結局そのまま1週間ほど我慢して、家に帰ってから両親に打ち明けた。小児科医は喉のあたりをあれこれ触ったあと、母親にこう告げた。おたふく風邪ですね、と。ワクチンは打ってあった。それでもおたふく風邪だと言われた。
10歳、「注目されたいだけなのでは」
症状はいったん引いた。次に来たのは10歳のころである。今度の医者は学校を出たばかりの若手で、これはおたふく風邪であるはずがないと言い切り、画像検査と各種の検査に回した。結果は、どれもはっきりしなかった。
そこで出てきた新しい結論が、心因性だった。以後、投稿者は何年もの通院とカウンセリングに送り込まれる。なぜその感覚を手放せないのか。もしかして注目されたいだけではないか。注意欠如・多動症の傾向があるのではないか。話し合われたのはそういうことばかりで、喉そのものはもう誰も見ていなかった。
そのあいだも、喉の感覚は一度も完全には消えていない。強くなったり弱くなったりしながら、ただそこにあり続けた。
やらかしの一部始終
19歳、氷点下の駐車場で何かが数センチ動いた
時間は飛んで19歳。投稿者は軍に入っていて、休暇で実家に帰り、友人や家族に会っていた。喉の違和感とはこの時点ですでに12年のつきあいである。その日は友人の車に乗せてもらって携帯電話ショップへ向かった。外は氷点下で、友人のトラックの暖房は本人いわく「ネズミのおならくらいの熱量」しかない。途中で温かいコーヒーを買って、車に戻った。
一口すすった瞬間、喉から首にかけて、何かが数センチ単位で動いた。投稿者は激しく咳き込み、ポップコーンの粒くらいの塊を吐き出した。それが何なのか、そのときは見当もつかなかった。ティッシュに包んで持ち帰ると、両親は一目で正体を言い当てた。膿栓である。

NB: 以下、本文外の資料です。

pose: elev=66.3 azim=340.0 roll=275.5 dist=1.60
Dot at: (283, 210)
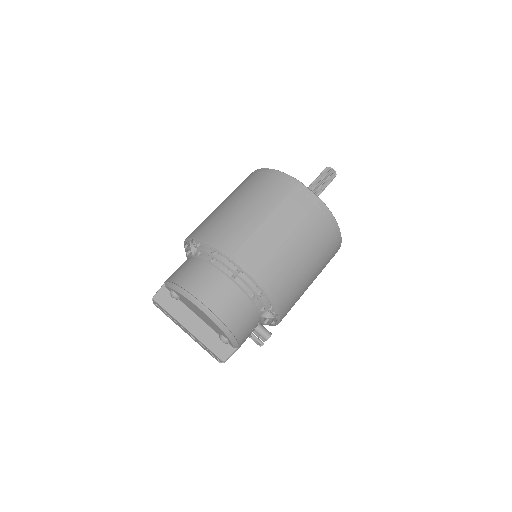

ようやく答えが出た。これで終わりだと投稿者は思った。終わらなかった。
32歳、「もう扁桃腺ごと取りましょう」
次の節目は32歳ごろ。子どもがいて、妻がいて、仕事もある。膿栓のほうは自分なりの手入れでだいたい抑え込めていたが、「喉に何かが詰まっている感じ」だけは、ほとんど四六時中そこにあった。引っ越したばかりの街で、投稿者はようやく耳鼻咽喉科にかかる。医師の提案は明快だった。膿栓のためのあれこれはもうやめて、扁桃腺そのものを取ってしまいましょう。
投稿者は全面的に賛成した。妙な洗口液も、狂ったように歯を磨く生活も、特定の食べ物を避けるのも、全部終わりにしたかった。

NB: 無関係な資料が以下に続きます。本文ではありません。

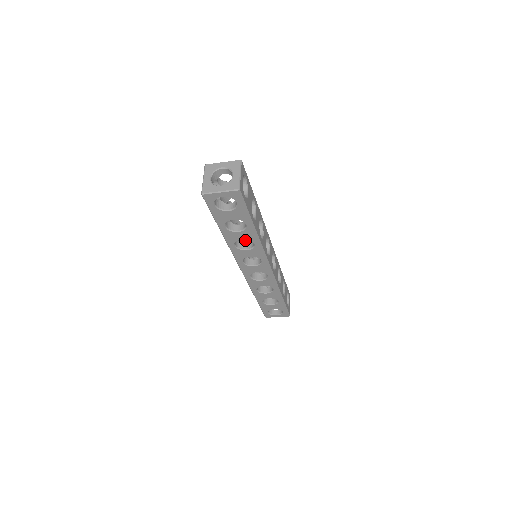
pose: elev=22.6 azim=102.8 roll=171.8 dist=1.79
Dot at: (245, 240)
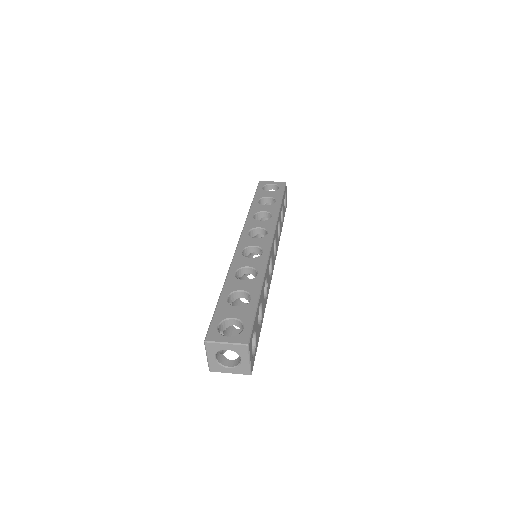
Dot at: (243, 254)
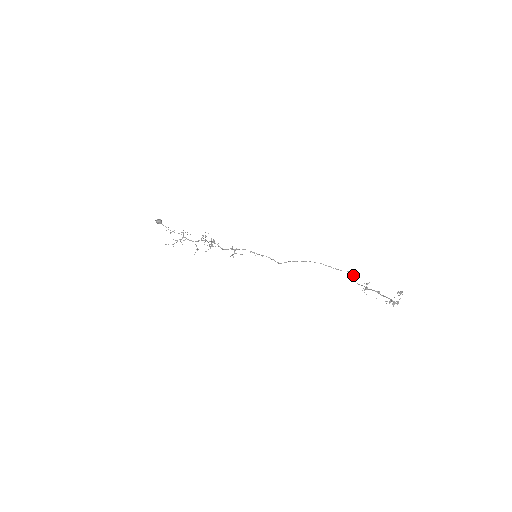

手術は行われた。ただし回復はひどいものだったと本人は書いている。出血し、森の奥にあるような田舎の救急外来に駆け込み、たいした痛みでもない段階で強い医療用の鎮痛剤を渡され、しかもその病院は全部で10人くらいしか人がいなさそうな規模だった。それでも扁桃腺はなくなった。
喉の詰まった感じは、残った。
体感100回目のセカンドオピニオン、そして3年のアレルギー注射
手術のあとに残る幻の痛みだろう、と投稿者は自分に言い聞かせ、その感覚と一緒に生きようとした。やがてもっと大きな街へ引っ越し、本人の体感で100回目にあたるセカンドオピニオンを求めに行く。検査が増え、通院が増えた。そして今度の結論はアレルギーだった。
投稿者はアレルギーの注射を3年間受け続けた。
それでも、感じた。
ここで投稿者は完全に折れている。周りは自分を頭がおかしい人か、痛み止め欲しさに大げさに言っている人かのどちらかだと思っている。家族でさえ、これを心の問題として扱い続けていた。誰にも信じてもらえないまま25年以上が過ぎていた。投稿者は諦めた。
その後
そして先日の夕食である。末っ子がタコライスを作った。味をつけたひき肉とレタス、トマト、チーズをごはんに乗せた、沖縄生まれの料理だ。米軍基地の町で生まれ、いまでは日本中の食堂やスーパーの惣菜売り場でも見かける定番になっている。
投稿者が本人いわく「豚みたいに」がっついていると、突然、とても硬いものを噛んだ。小さなビー玉くらいの大きさである。ナプキンに吐き出してみると、それは骨だった。かけらというより、はっきりと骨の塊だった。
最初に浮かんだのは「ひき肉にどうやってこんな骨が入るんだ」という疑問だったという。そして次の瞬間、気づいた。あの詰まった感じが、消えている。
35年で初めて、腫れも痛みも、喉に何かがある感覚もなかった。おたふく風邪もない。ただの、普通の喉だった。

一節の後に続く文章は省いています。